The Minister of the Interior denounces at the same time the “incomprehensible choice” of Italy not to welcome this boat. Italy has “taken the side of not behaving like a responsible European state”, he regrets. By way of protest, France has decided to suspend “with immediate effect” the reception planned for this summer of 3,500 refugees currently in Italy.

The Minister of the Interior recalls that a European mechanism allows relocation to other European countries of refugees who have arrived in particular in Italy within the framework of international law and the law of the sea. He calls on “all the other participants (at this mechanism), in particular Germany” to also suspend the planned reception of refugees currently in Italy. France will take measures to “strengthen border controls” with Italy, adds Gérald Darmanin. Paris “will also draw the consequences” of the Italian attitude on the other aspects of its “bilateral relationship”, adds the minister.
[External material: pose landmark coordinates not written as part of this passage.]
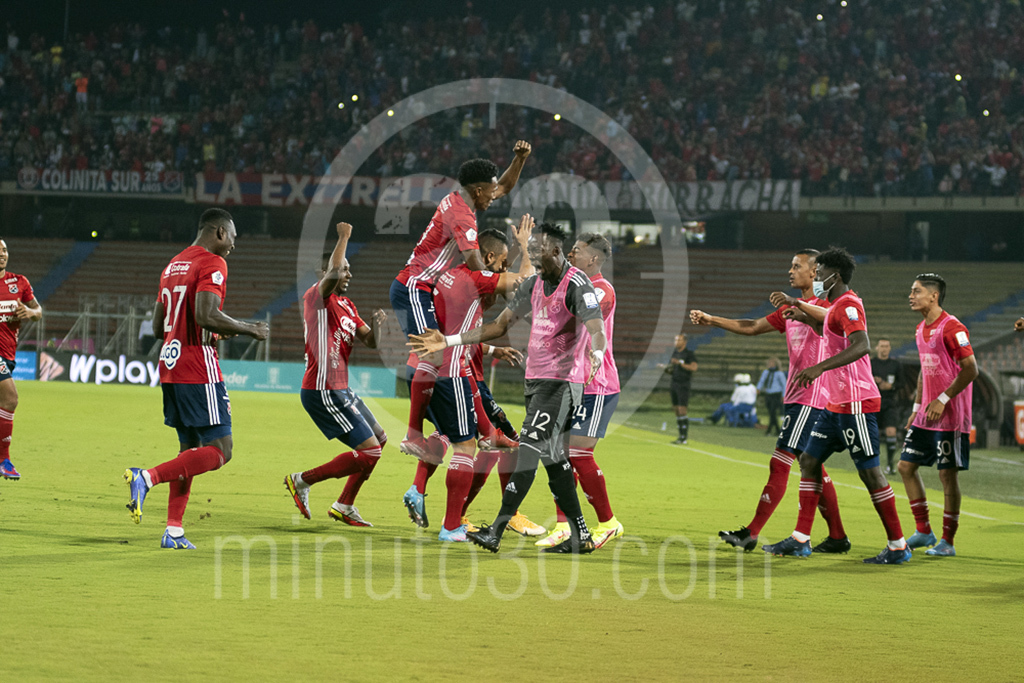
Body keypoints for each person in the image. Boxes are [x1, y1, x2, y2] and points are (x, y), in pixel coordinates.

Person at [409, 222, 607, 554]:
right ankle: (581, 535)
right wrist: (449, 340)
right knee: (555, 461)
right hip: (536, 382)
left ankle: (496, 531)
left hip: (561, 384)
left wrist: (597, 352)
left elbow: (596, 327)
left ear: (556, 250)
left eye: (537, 249)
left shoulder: (577, 284)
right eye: (530, 250)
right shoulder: (533, 284)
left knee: (526, 450)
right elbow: (499, 325)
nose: (532, 255)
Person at [124, 208, 269, 549]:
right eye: (232, 237)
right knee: (221, 450)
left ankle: (173, 530)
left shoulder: (172, 265)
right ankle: (146, 478)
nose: (233, 245)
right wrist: (248, 328)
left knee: (187, 452)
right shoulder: (212, 262)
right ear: (219, 232)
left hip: (170, 365)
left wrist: (215, 330)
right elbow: (206, 315)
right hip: (197, 367)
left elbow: (159, 327)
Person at [691, 249, 847, 553]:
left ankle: (752, 532)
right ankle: (838, 537)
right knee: (812, 465)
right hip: (796, 395)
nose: (790, 271)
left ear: (815, 272)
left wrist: (798, 306)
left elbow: (828, 323)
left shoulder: (825, 305)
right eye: (790, 266)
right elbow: (752, 326)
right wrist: (712, 320)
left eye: (797, 266)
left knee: (781, 460)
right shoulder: (790, 309)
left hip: (812, 396)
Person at [762, 246, 910, 564]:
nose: (817, 278)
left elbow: (861, 344)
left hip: (856, 401)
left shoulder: (849, 304)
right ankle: (801, 539)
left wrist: (819, 367)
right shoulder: (834, 306)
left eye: (821, 273)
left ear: (836, 276)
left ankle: (898, 545)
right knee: (809, 460)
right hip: (835, 403)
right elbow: (827, 327)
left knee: (870, 474)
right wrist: (801, 312)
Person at [389, 142, 531, 457]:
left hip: (425, 288)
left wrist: (519, 159)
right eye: (490, 192)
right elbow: (475, 264)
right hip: (415, 286)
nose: (495, 196)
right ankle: (414, 435)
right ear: (478, 190)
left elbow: (505, 186)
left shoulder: (465, 199)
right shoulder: (461, 214)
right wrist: (500, 277)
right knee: (435, 353)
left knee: (455, 354)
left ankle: (484, 432)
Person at [401, 219, 536, 541]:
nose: (503, 268)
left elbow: (462, 328)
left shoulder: (449, 274)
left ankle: (419, 489)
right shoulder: (475, 278)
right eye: (501, 262)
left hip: (422, 368)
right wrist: (524, 246)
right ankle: (453, 525)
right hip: (448, 372)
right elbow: (525, 282)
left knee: (449, 435)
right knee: (467, 446)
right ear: (488, 258)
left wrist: (492, 349)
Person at [284, 222, 388, 527]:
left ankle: (344, 505)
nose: (349, 275)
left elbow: (370, 342)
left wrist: (377, 325)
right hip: (322, 389)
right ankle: (302, 480)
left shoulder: (347, 306)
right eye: (345, 270)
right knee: (370, 452)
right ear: (326, 272)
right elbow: (333, 273)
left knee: (380, 440)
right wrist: (344, 236)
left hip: (342, 388)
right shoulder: (316, 298)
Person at [535, 232, 624, 549]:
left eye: (577, 250)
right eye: (570, 250)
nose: (570, 254)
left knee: (579, 453)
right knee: (558, 455)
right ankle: (564, 525)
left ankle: (608, 523)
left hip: (596, 384)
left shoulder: (601, 289)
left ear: (594, 259)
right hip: (570, 382)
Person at [899, 273, 977, 557]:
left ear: (934, 296)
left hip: (951, 415)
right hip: (926, 414)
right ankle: (923, 531)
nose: (911, 296)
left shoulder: (953, 327)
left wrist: (943, 399)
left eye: (917, 291)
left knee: (947, 474)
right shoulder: (920, 328)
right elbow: (925, 370)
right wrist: (916, 408)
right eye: (911, 291)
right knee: (905, 467)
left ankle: (948, 541)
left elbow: (971, 369)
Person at [0, 238, 43, 481]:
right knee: (10, 398)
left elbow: (38, 312)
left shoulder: (19, 282)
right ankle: (3, 460)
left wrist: (29, 312)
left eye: (5, 250)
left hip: (8, 354)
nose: (2, 254)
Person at [871, 338, 905, 473]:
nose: (884, 349)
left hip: (890, 403)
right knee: (871, 434)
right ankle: (871, 465)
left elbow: (902, 383)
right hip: (873, 403)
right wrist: (873, 381)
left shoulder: (895, 364)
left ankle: (890, 465)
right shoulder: (871, 363)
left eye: (886, 346)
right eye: (882, 346)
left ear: (890, 348)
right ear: (877, 348)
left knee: (891, 432)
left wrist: (891, 386)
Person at [660, 333, 697, 444]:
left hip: (683, 384)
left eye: (679, 340)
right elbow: (672, 370)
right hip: (674, 383)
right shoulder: (674, 354)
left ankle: (684, 437)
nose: (676, 342)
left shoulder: (689, 354)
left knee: (682, 410)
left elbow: (694, 367)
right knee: (676, 410)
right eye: (675, 340)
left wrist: (680, 364)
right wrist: (666, 368)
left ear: (685, 342)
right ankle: (680, 436)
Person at [757, 358, 786, 436]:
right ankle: (777, 430)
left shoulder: (779, 373)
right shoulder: (766, 372)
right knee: (770, 412)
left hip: (776, 394)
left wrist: (783, 395)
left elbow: (784, 385)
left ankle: (769, 430)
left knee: (773, 411)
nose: (770, 364)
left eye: (771, 363)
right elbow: (762, 380)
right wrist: (758, 388)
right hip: (768, 393)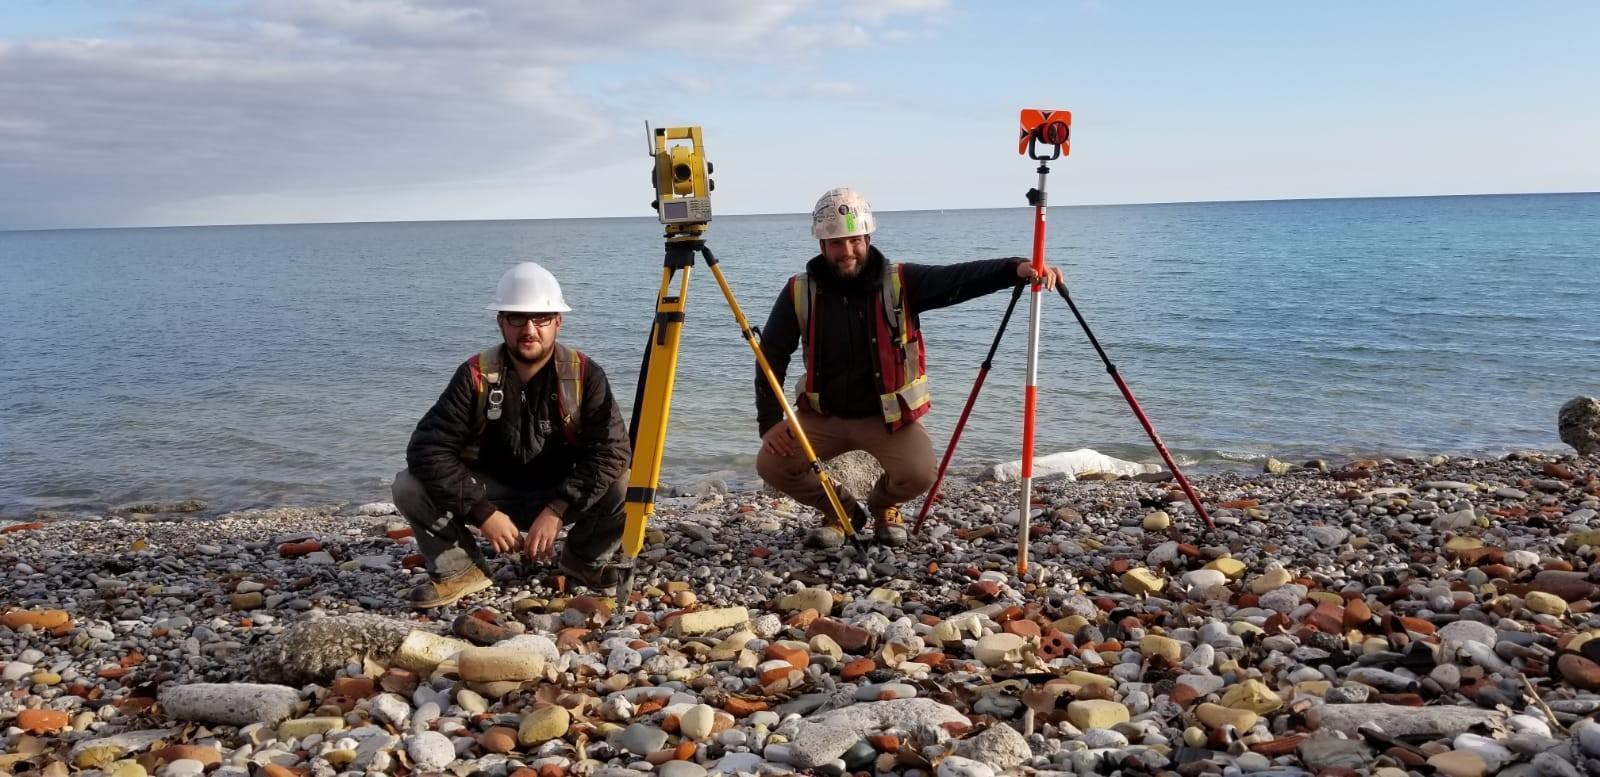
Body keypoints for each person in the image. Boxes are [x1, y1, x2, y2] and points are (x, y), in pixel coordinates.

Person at [755, 187, 1062, 549]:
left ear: (867, 239)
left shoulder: (900, 282)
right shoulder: (799, 291)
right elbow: (771, 355)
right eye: (837, 242)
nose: (847, 251)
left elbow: (957, 279)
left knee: (919, 474)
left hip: (887, 419)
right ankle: (841, 511)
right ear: (822, 245)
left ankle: (883, 505)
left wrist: (1016, 269)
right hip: (824, 417)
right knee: (772, 465)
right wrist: (770, 421)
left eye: (855, 240)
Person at [393, 262, 631, 608]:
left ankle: (583, 560)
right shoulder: (474, 376)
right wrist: (482, 513)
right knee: (408, 485)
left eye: (541, 319)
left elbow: (612, 451)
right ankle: (460, 570)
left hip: (560, 492)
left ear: (558, 322)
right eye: (517, 318)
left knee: (628, 482)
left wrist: (557, 509)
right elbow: (427, 449)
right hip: (492, 494)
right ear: (500, 321)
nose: (529, 330)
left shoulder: (584, 375)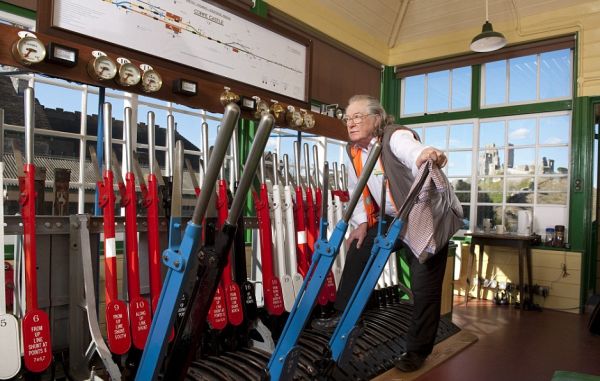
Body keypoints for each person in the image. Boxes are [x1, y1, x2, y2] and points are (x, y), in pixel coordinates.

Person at [313, 94, 449, 372]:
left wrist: (425, 154)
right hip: (392, 218)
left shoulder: (394, 136)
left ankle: (417, 352)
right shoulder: (354, 151)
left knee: (424, 289)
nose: (350, 123)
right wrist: (362, 222)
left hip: (424, 219)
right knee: (359, 247)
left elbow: (412, 151)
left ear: (376, 119)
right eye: (347, 118)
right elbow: (357, 188)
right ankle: (348, 316)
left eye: (357, 117)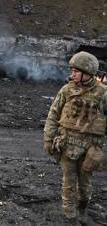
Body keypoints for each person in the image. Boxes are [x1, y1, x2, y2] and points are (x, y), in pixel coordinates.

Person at [43, 51, 107, 226]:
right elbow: (53, 114)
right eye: (72, 71)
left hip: (90, 148)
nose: (72, 74)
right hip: (67, 144)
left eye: (76, 71)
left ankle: (83, 208)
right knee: (68, 183)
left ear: (87, 72)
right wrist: (48, 139)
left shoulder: (103, 94)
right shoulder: (67, 90)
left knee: (85, 186)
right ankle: (70, 217)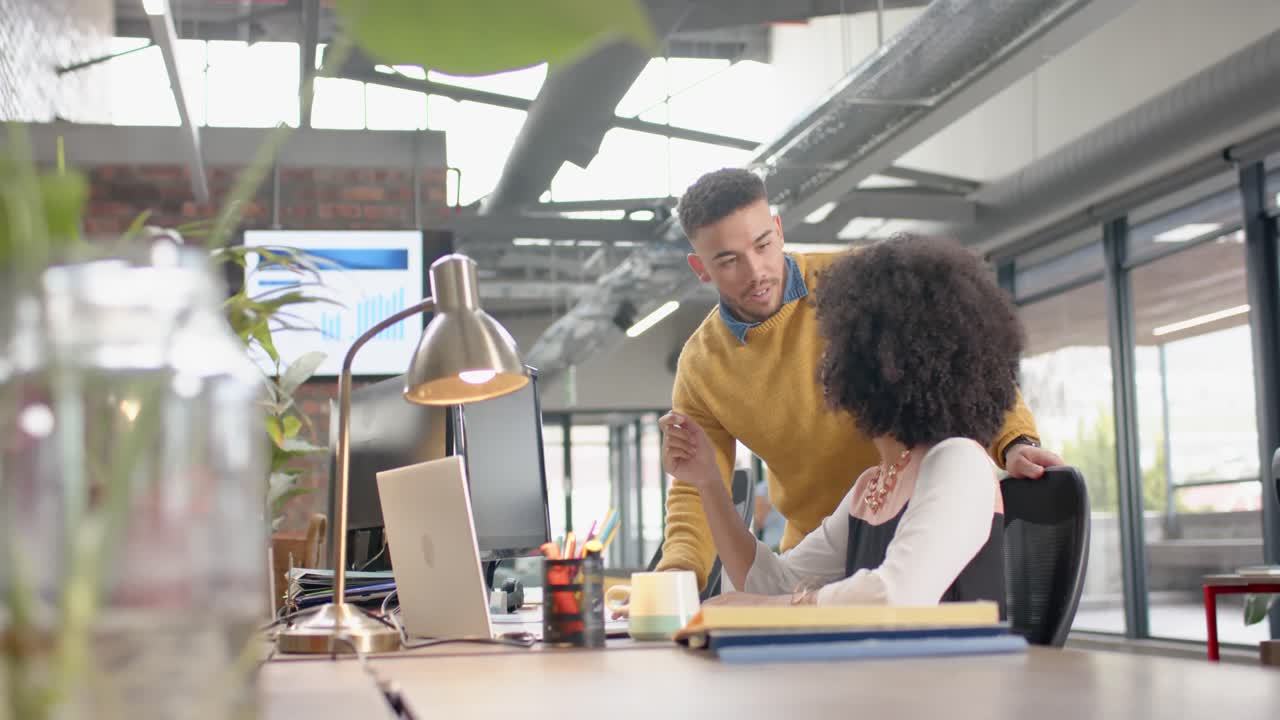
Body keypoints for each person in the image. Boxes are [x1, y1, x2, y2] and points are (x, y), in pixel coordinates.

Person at [655, 168, 1063, 590]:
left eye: (763, 244)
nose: (755, 270)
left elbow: (959, 357)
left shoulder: (855, 288)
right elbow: (696, 485)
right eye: (728, 260)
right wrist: (677, 572)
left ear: (778, 229)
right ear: (700, 267)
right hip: (832, 536)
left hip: (923, 510)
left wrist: (1015, 441)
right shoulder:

A standoff had already opposed the Europeans to Italy four years ago, under the government of Matteo Salvini, on the reception of humanitarian boats collecting migrants. Paris and Rome were in particular hung around the fate of the “Aquarius” in June 2018, the former ship of the NGO SOS Méditerranée, which had finally had to land in Valencia in Spain after having recovered 630 migrants off the coast. Libya.